A microcast is our word for an asynchronous Q&A episode: you ask us tons of questions online, either through twitter or facebook or our listenermail account (on the sidebar), and we want to answer as many of them as we can. Not every answer can fill an entire episode, though, so we take the smaller ones and cover a bunch of them at once in a microcast. This week we take a brief, pithy look at the following:
- Prologues and epilogues
- Using drawings to get across settings
- Simple tricks for naming things
- Would you self publish if you had a do over?
- How do you keep a powerful character interesting?
Podcast: Play in new window | Download (Duration: 19:10 — 13.2MB)
Write a flashback, in a prologue, with a mirror scene. Yes.
The Sweetness at the Bottom of the Pie, by Alan Bradley
13 thoughts on “Writing Excuses 7.22: Microcasting”
Bleak Seasons by Glenn Cook breaks all your rules about flashbacks and it’s awesome. I think it works in that case because the narrator himself isn’t even sure if it’s a flashback or flash forward. The first time I read it I was completely confused the whole time, but the payoff at the end was so rewarding to make it one of my favorite books of all time.
ben: rule number one of writing is “All rules can be broken, as long as you know what you’re doing.” (Well, except grammar and spelling rules, unless you’re writing an Alkatraz book anyway.)
Prologues are a lot like first chapters in that you should always write one, then you should usually throw it away in favor of weaving the information revealed into more action driven scenes later.
I want my reader to fall off of a bridge on to a speeding boat, rather than embark from a pier and wave goodbye to family and friends as the barge drifts off into the story.
I would have been interested to hear Howards thoughts on flashbacks in comics. Certainly they are very challenging to do with the daily strip format, and in the cases where you do use them is as part of a scene change between a weeks worth of comics; kathryn’s flashback to the distruction of the battleplate comes to mind.
One of my favorite flashback sequences though in any medium though was in Tintin: the secret of the unicorn, (thinking of herge’s comic here rather than the movie) where Captain Haddock is reliving the pirate attack on Sir Francis Haddock and the Unicorn. It makes very clever uses of action to action transitions between the past and present. Again though it is very specific to the medium as itwould be difficult to differentiate between the flashback and present in prose and probably just end up being confusing.
There was a lot of talk about prologues, but little about epilogues. Here’s my take:
Epilogues are great when handled correctly. For the most part, though, they are a let down. This is especially true when they appear to mainly be there to serve the hardcore fans [this is why the ending of the Dark Tower series annoyed me — King tries to have it both ways].
Now, of course, this is a matter of taste. But, in general, I prefer an epilogue that provides a snapshot of the future daily life for the characters as opposed to a summary of where they all end up in their lives.
Put your right finger down, and shake it all around… what the heck, a transcript!
It’s funny that Mr.
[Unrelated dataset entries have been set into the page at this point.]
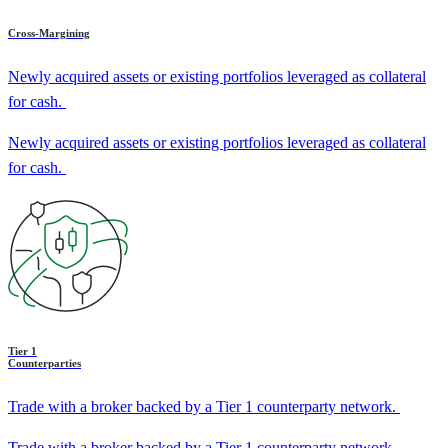
Cross-Margining
Newly acquired assets or existing portfolios leveraged as collateral
for cash.
Newly acquired assets or existing portfolios leveraged as collateral
for cash.
Tier 1
Counterparties
Trade with a broker backed by a Tier 1 counterparty network.
Trade with a broker backed by a Tier 1 counterparty network.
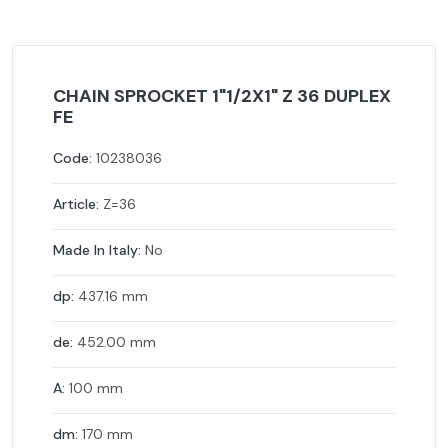
CHAIN SPROCKET 1"1/2X1" Z 36 DUPLEX
FE
Code:
10238036
Article:
Z=36
Made In Italy:
No
dp:
437.16 mm
de:
452.00 mm
A:
100 mm
dm:
170 mm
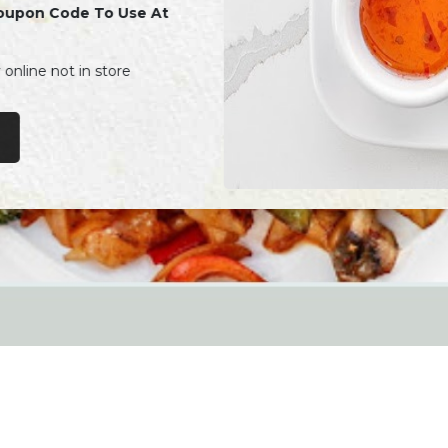
oupon Code To Use At
y online not in store
Noodles
Order Online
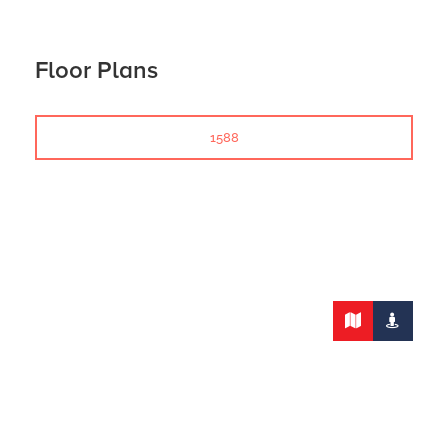
Floor Plans
1588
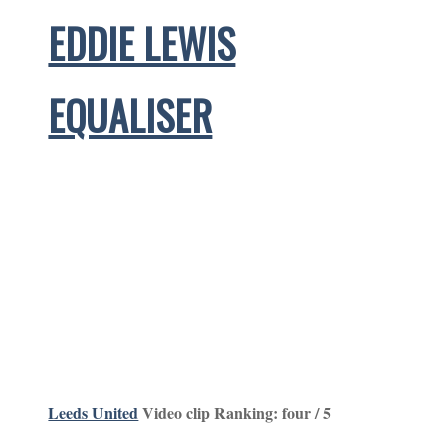
EDDIE LEWIS
EQUALISER
Leeds United
Video clip Ranking: four / 5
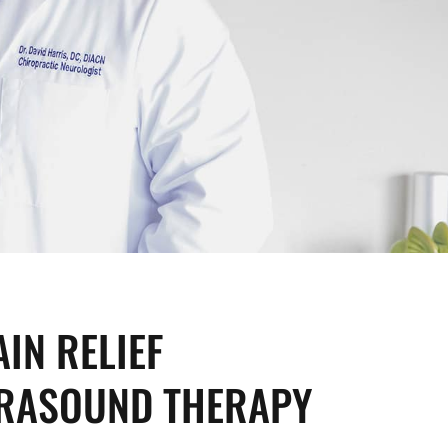
IN RELIEF
RASOUND THERAPY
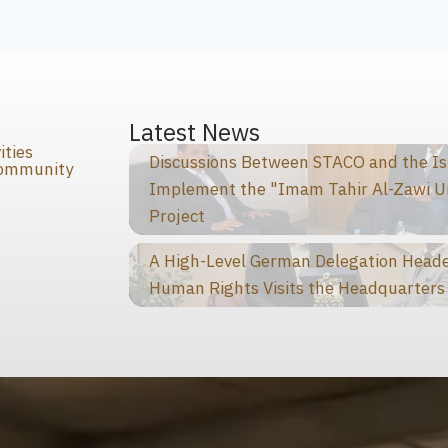
s
Latest News
ities
Discussions Between STACO and the I
Community
Implement the "Imam Tahir Al-Zawi U
Project
A High-Level German Delegation Heade
Human Rights Visits the Headquarters 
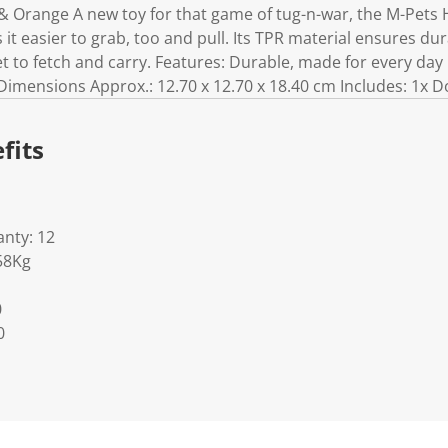
& Orange A new toy for that game of tug-n-war, the M-Pets 
it easier to grab, too and pull. Its TPR material ensures dur
et to fetch and carry. Features: Durable, made for every da
imensions Approx.: 12.70 x 12.70 x 18.40 cm Includes: 1x D
fits
nty: 12
58Kg
0
0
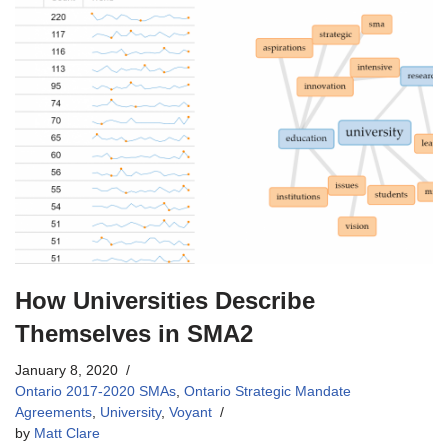
How Universities Describe
Themselves in SMA2
January 8, 2020
Ontario 2017-2020 SMAs
,
Ontario Strategic Mandate
Agreements
,
University
,
Voyant
by
Matt Clare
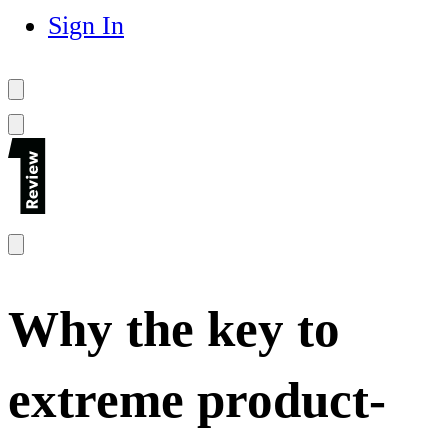
Sign In
Why the key to
extreme product-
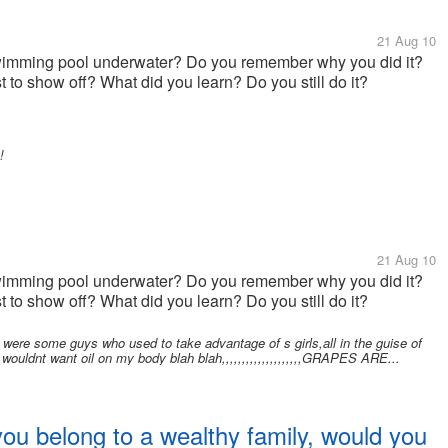
21 Aug 10
 swimming pool underwater? Do you remember why you did it?
st to show off? What did you learn? Do you still do it?
!
21 Aug 10
 swimming pool underwater? Do you remember why you did it?
st to show off? What did you learn? Do you still do it?
were some guys who used to take advantage of s girls,all in the guise of
 wouldnt want oil on my body blah blah,,,,,,,,,,,,,,,,,,,,GRAPES ARE...
you belong to a wealthy family, would you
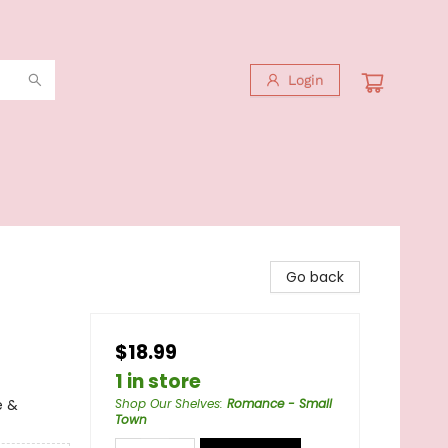
Login
Go back
$18.99
1 in store
e &
Shop Our Shelves
:
Romance - Small
Town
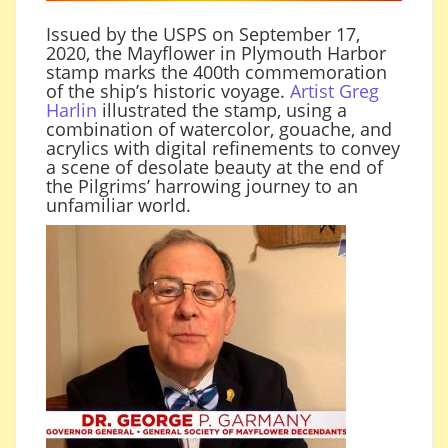
Issued by the USPS on September 17,
2020, the Mayflower in Plymouth Harbor
stamp marks the 400th commemoration
of the ship’s historic voyage.
Artist Greg
Harlin
illustrated the stamp, using a
combination of watercolor, gouache, and
acrylics with digital refinements to convey
a scene of desolate beauty at the end of
the Pilgrims’ harrowing journey to an
unfamiliar world.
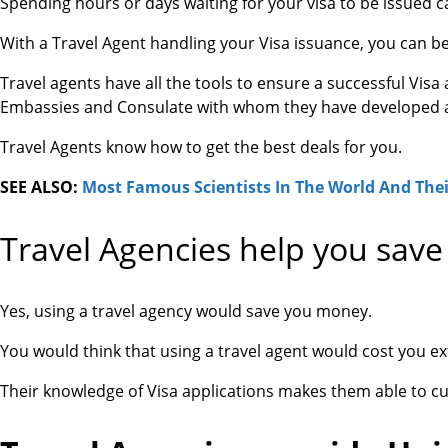
Spending hours or days waiting for your visa to be issued c
With a Travel Agent handling your Visa issuance, you can be
Travel agents have all the tools to ensure a successful Visa
Embassies and Consulate with whom they have developed a 
Travel Agents know how to get the best deals for you.
SEE ALSO:
Most Famous Scientists In The World And Thei
Travel Agencies help you sav
Yes, using a travel agency would save you money.
You would think that using a travel agent would cost you ext
Their knowledge of Visa applications makes them able to cu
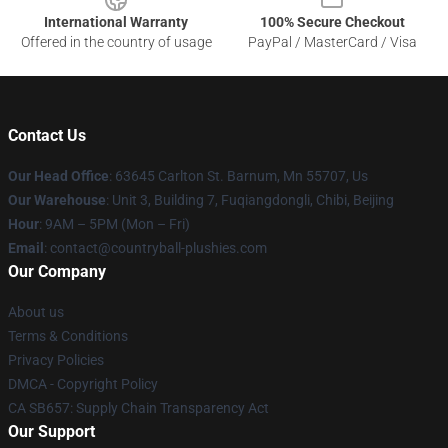
International Warranty
100% Secure Checkout
Offered in the country of usage
PayPal / MasterCard / Visa
Contact Us
Our Head Office
: 63645 Carlton St. Barnum, Mn 55707, Us
Our Warehouse
: Unit 3, Building 7, Fuqiangdongli, Chibi, Beijing
Hour
: 9AM – 5PM (Mon – Fri)
Email
: contact@countryball-plushies.com
Our Company
About us
Terms & Conditions
Privacy Policies
DMCA - Copyright Policy
CA SB657: Supply Chain Transparency Act
Our Support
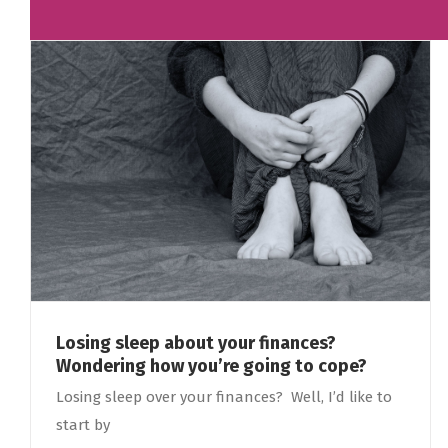
Losing sleep about your finances?
Wondering how you’re going to cope?
Losing sleep over your finances? Well, I’d like to
start by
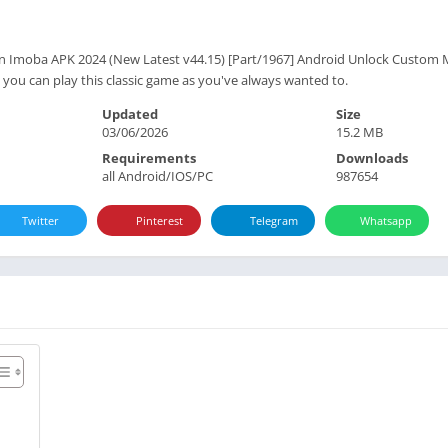
 Imoba APK 2024 (New Latest v44.15) [Part/1967] Android Unlock Custom M
ou can play this classic game as you've always wanted to.
Updated
Size
03/06/2026
15.2 MB
Requirements
Downloads
all Android/IOS/PC
987654
Twitter
Pinterest
Telegram
Whatsapp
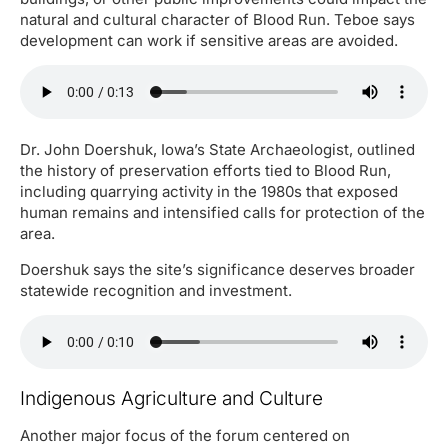
natural and cultural character of Blood Run. Teboe says
development can work if sensitive areas are avoided.
Dr. John Doershuk, Iowa’s State Archaeologist, outlined
the history of preservation efforts tied to Blood Run,
including quarrying activity in the 1980s that exposed
human remains and intensified calls for protection of the
area.
Doershuk says the site’s significance deserves broader
statewide recognition and investment.
Indigenous Agriculture and Culture
Another major focus of the forum centered on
Sanderson didn’t mention The Wheel of Time prologue from the first book (The Eye of the World). It’s set a few millennia before the series, when ‘The Dragon’ realized he just murdered everyone he loves.
It gives the whole series a very tragic backdrop as we soon discover that the hero is the reincarnation of the Dragon (soon being after 800 pages or so, this being the Wheel of time).
I don’t know how the story ends (Last book I’ve read is the 7th. Brandon, a hint?), but I think Robert Jordan did a great job with that.
Prologues can be well done, but as I understand it, there’s a bias against them because so many are not.
I might have trotted this story out before, but the worst prologue I ever read… it started out good, I guess. Demons invading an elven city, and the elves struggling to save as many of their people and as much of their cultural artifacts and historical tomes as they can. And they escape on ships. And then the ships get sunk and the elves call for help. Or something.
And the last line reads something like “They changed into something stronger… and weaker as well.”
And the whole book, I’m wondering what on earth that could mean. Then I find out.
I enjoyed this episode and was especially interested in the bit about self-publishing. I found the pro-publisher consensus intriguing since I have heard so much about the declining benefits of the publisher route. It’s nice that you have publishers to pay you and do the production work, but I would have liked to hear more about the downsides for new authors.
I cited this episode in a post on my site: Writing and publishing and madness.
All – great cast.
I wanted to add to the ‘naming things’ question. If anyone out there uses the software Scrivener, there is a name generator within. Here’s how to get there:
1. At the top go to EDIT
2 WRITING TOOLS (at the bottom)
3. NAME GENERATOR.
I’ve been catching up one the backlog, but I think I pulled off the writing prompt.